In a sign of burgeoning diplomatic ties, Hungarian Prime Minister Viktor Orbán will arrive in Israel on Wednesday for an official visit as a guest of Prime Minister Benjamin Netanyahu. Orbán is expected to visit the Western Wall in Jerusalem and meet with the country’s chief rabbis.

Orbán, whose country is a member of the European Union, is spearheading a contrarian line within the organization, which is one reason for the warming relations between Israel and Hungary, and the respective leaders.

Israel Hayom has learned that unlike other E.U. leaders who have visited Israel, Orbán will not visit the Palestinian Authority. As a small diplomatic token, however, he will send his deputy, Zsolt Semjén, to the Church of the Nativity in Bethlehem in Judea and Samaria.

This will not be Hungary’s first gesture toward Israel under Orbán. In late 2017, E.U. foreign policy chief Federica Mogherini pushed for an E.U. resolution to condemn the American decision to relocate the U.S. embassy from Tel Aviv to Jerusalem. Mogherini attempted to pass the resolution through the Foreign Affairs Council of the European Union, but Orbán instructed Hungary’s representative to oppose it, essentially torpedoing the initiative.
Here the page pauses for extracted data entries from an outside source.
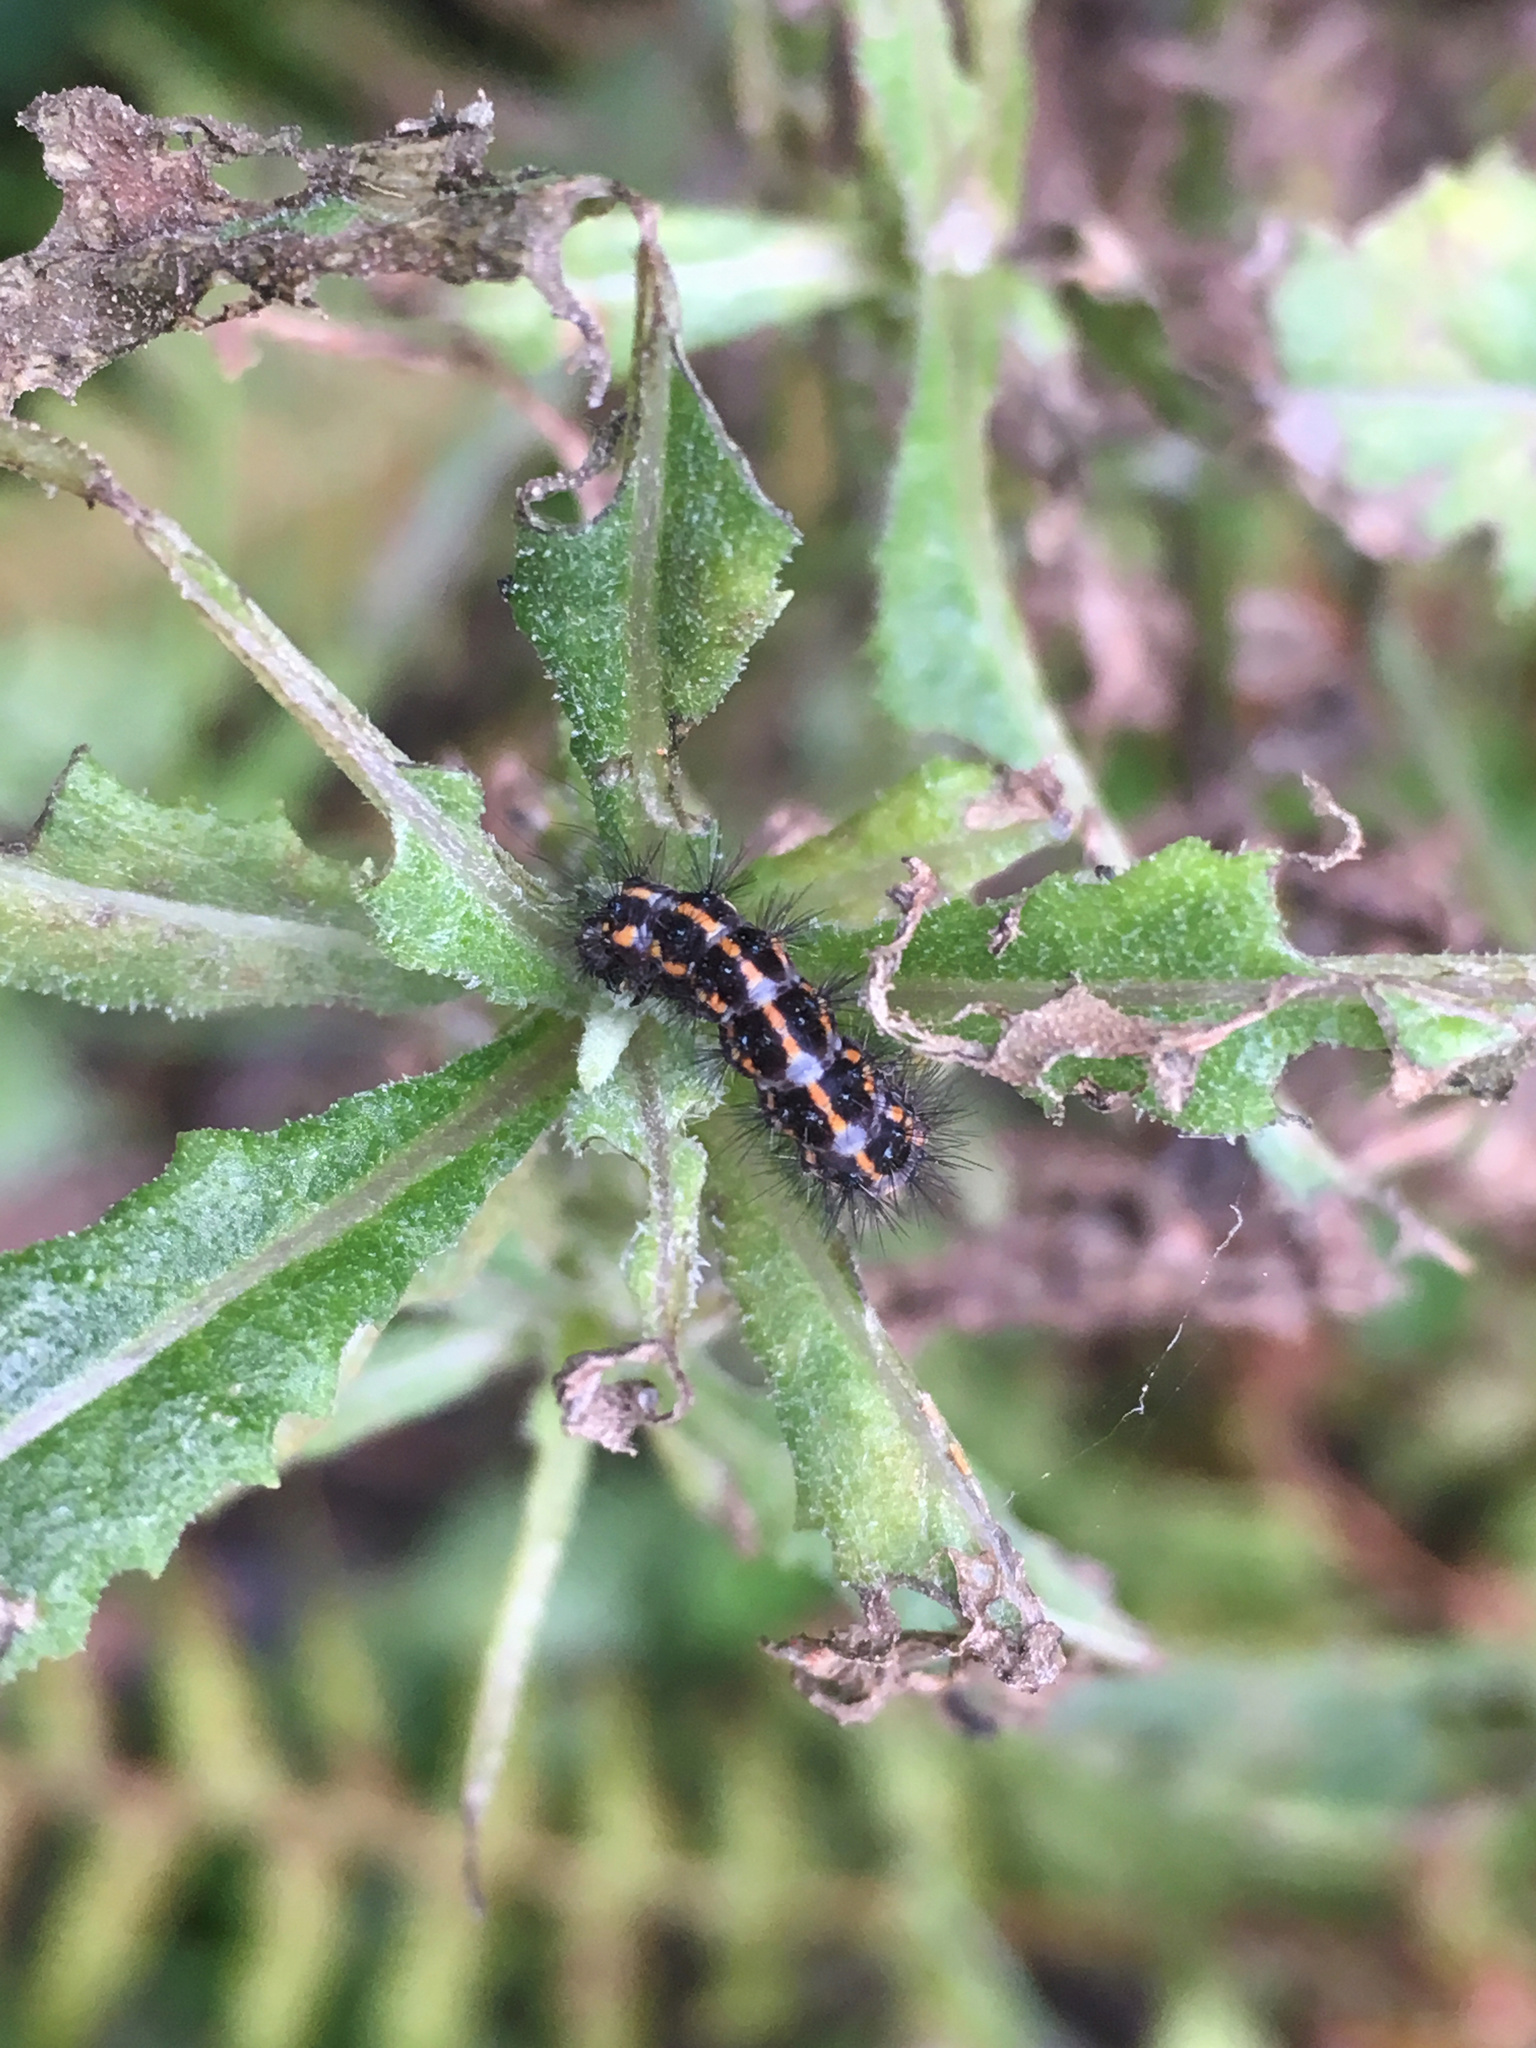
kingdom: Animalia
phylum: Arthropoda
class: Insecta
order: Lepidoptera
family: Erebidae
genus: Nyctemera
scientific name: Nyctemera annulatum
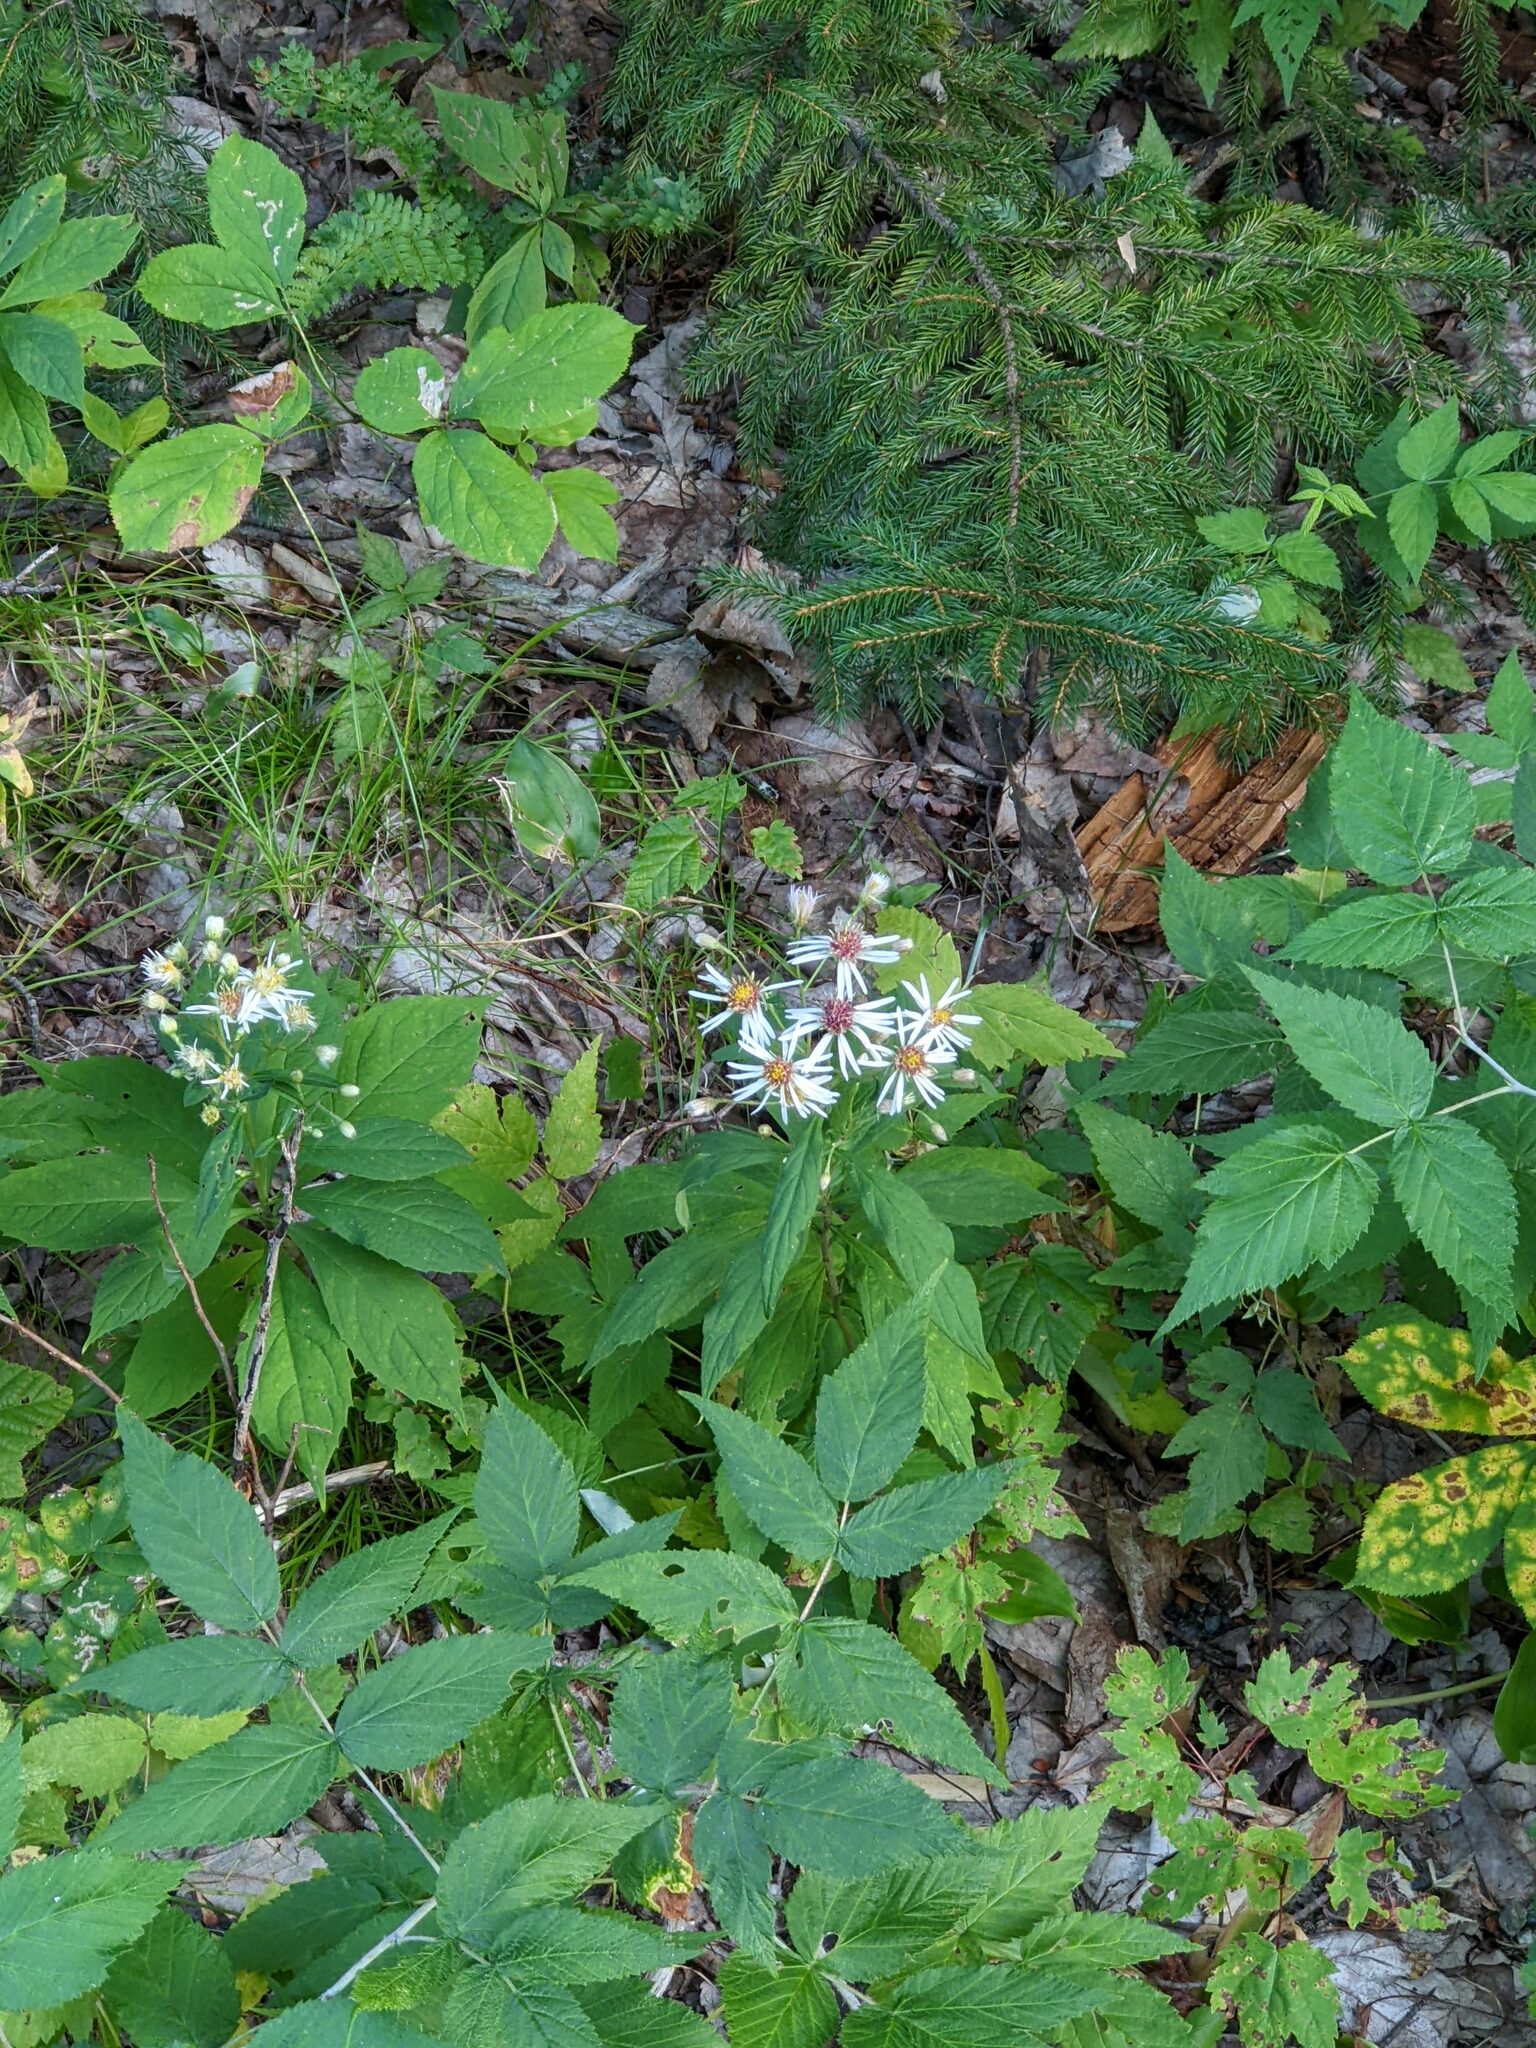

Orbán, who recently won his country’s general elections with a landslide, has been attacked by liberal circles in Western Europe and the United States. Among other allegations, he is accused of being anti-Semitic. Amnesty International on Monday even called for Orbán to be barred from visiting Israel’s Yad Vashem Holocaust Museum in Jerusalem.

However, Rabbi Shlomo Kovesh, who manages Budapest’s Chabad House and maintains a close relationship with Orbán, said the Hungarian leader has a favorable view of Jews.

“In Hungary, there isn’t any actual physical anti-Semitism. You can be a religious Jew without concern and without having to hide your kipah,” said the rabbi. “On one hand, there is immense support here from the government for any Jewish issue, which amounts to tens of millions of euros per year. On the other, any display of anti-Semitism is immediately investigated by the police and the perpetrators are tried in court,” he added.

According to Kovesh, Netanyahu’s trip to Hungary in July 2017 had an exceedingly positive influence on Orbán and the countries’ relations.

“After that visit, Orbán spoke glowingly about Israel on several occasions, and even said, ‘Israel is a positive example for Hungary,’ ” said Kovesh. “The fact that he chose [to name] the Jewish country of all places testifies to his attitude toward the Jews.”